Backpackers working so they can extend their visas are being placed in danger by an industry that needs to be reformed, the mother of slain British backpacker Mia Ayliffe-Chung says.
Speaking with Australian Story on Monday night, Rosie Ayliffe said the death of her daughter in 2015 had highlighted the dangers faced by backpackers under the working-holiday visa system.
"I had to use the publicity around Mia and Tom's deaths to alert people to the fact that they were in danger for more than one reason and that this is rife," Ms Ayliffe said.
Ms Ayliffe's 20-year-old daughter was killed in a frenzied knife attack which also left fellow Brit Tom Jackson fatally injured at a north Queensland hostel.

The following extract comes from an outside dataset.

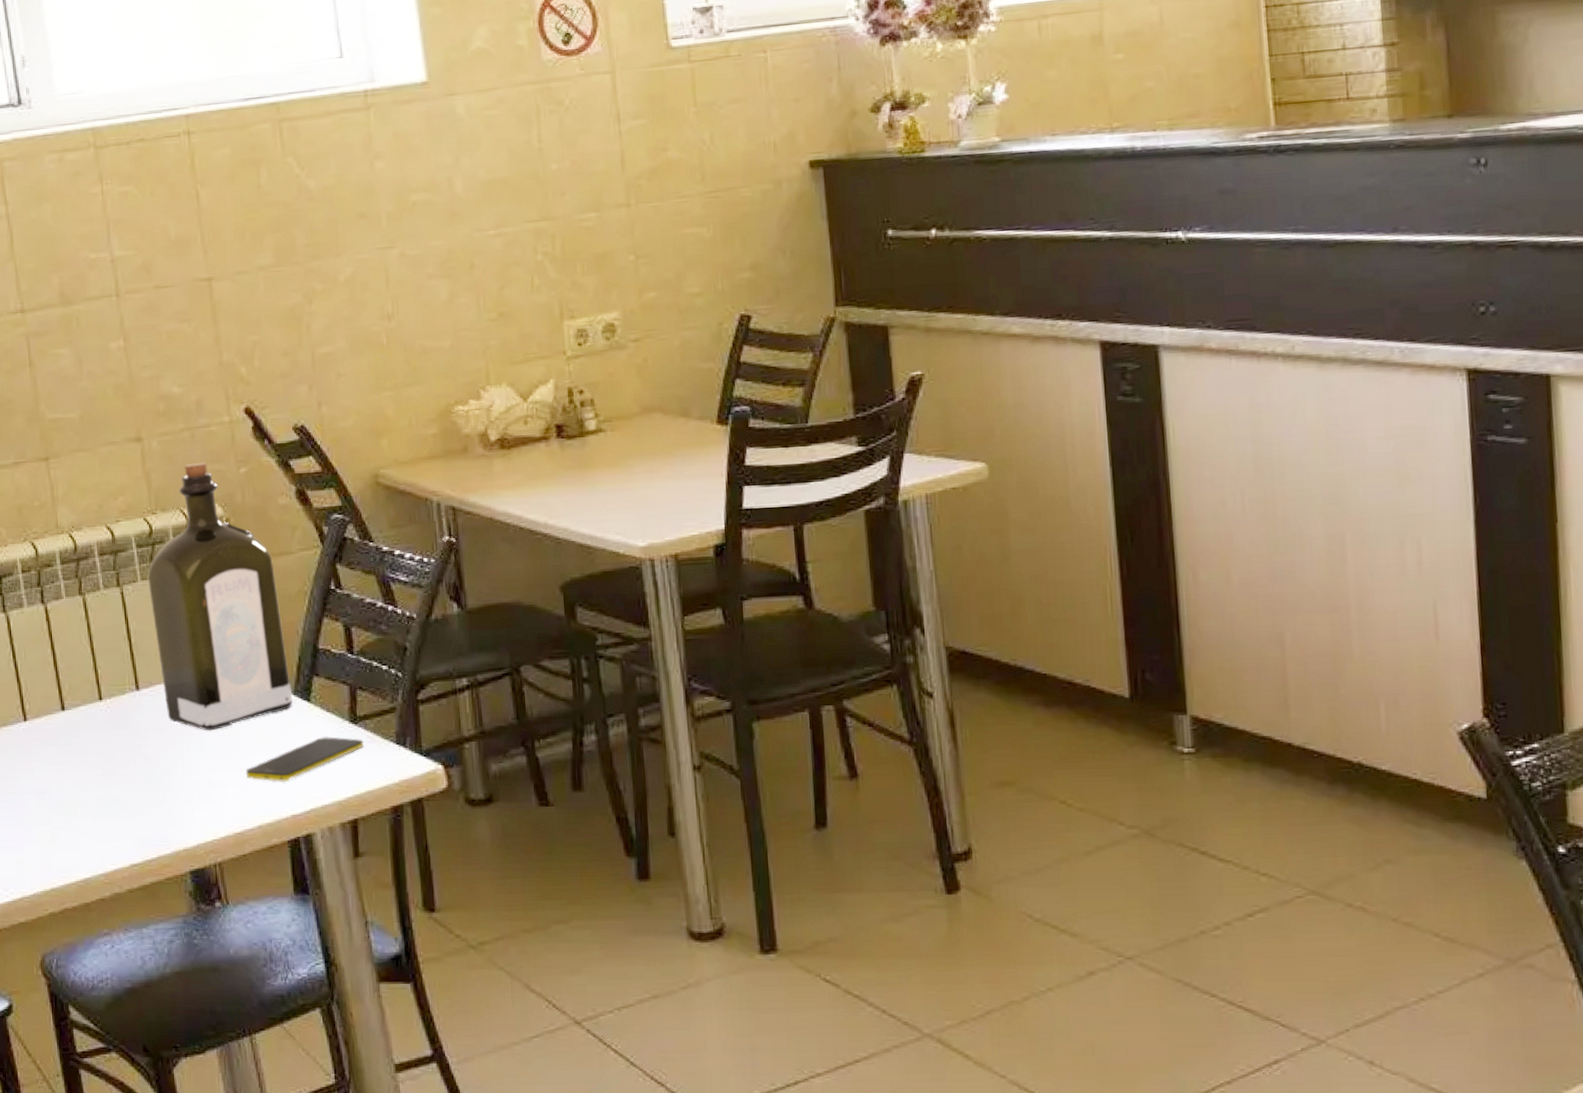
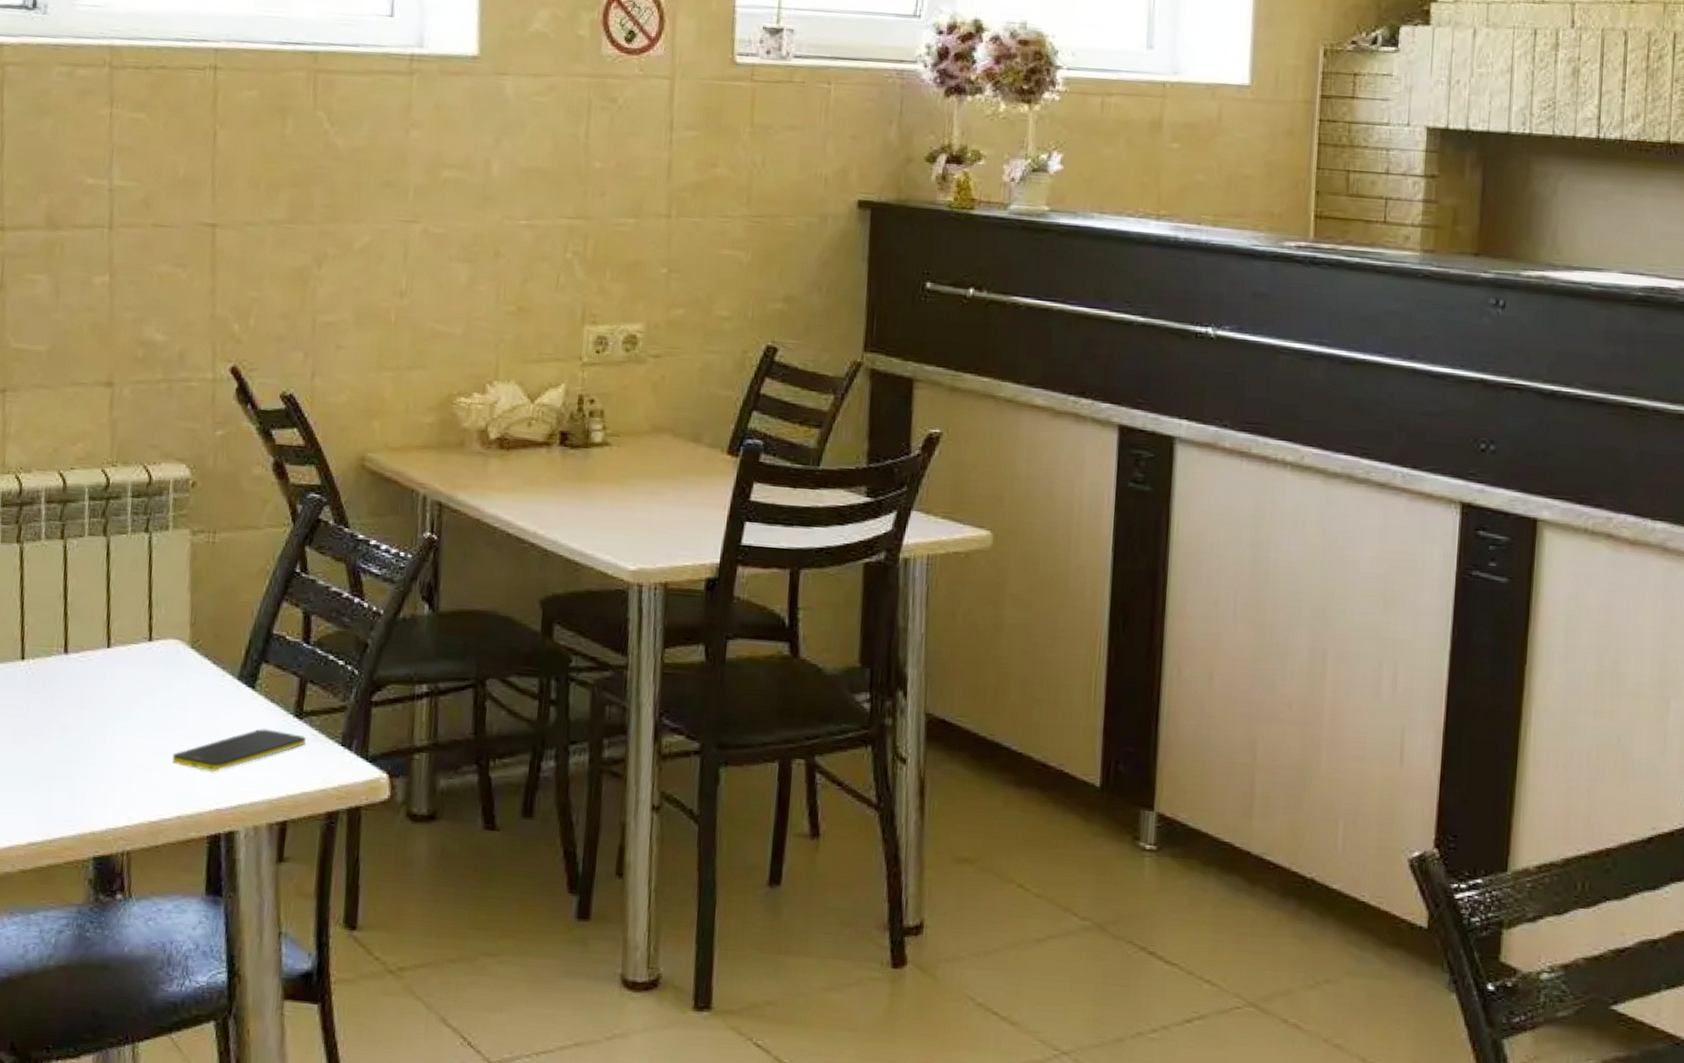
liquor: present [147,462,293,731] -> none [94,418,237,708]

In the first year of their trips, many backpackers choose to do 88 days of rural work, usually agricultural, in order to get a visa to stay in Australia for a second year.
For this reason hostels often promise work to appeal to backpackers but some provide nothing beyond a bed and a bill, Ms Ayliffe said.
"I started to realise that the hostels are not regulated ... they operate almost as if they're a hotel and yet the young people are only there because of the work."
She said many people had contacted her with stories of being placed into dangerous working conditions including a woman scalped by a conveyor belt, and accounts of sexual assault.
Tom Jackson's parents said the system left their son embroiled in debts he could not pay.
"Over the first few weeks, where he didn't have any work, he built up a rental debt," Les Jackson said.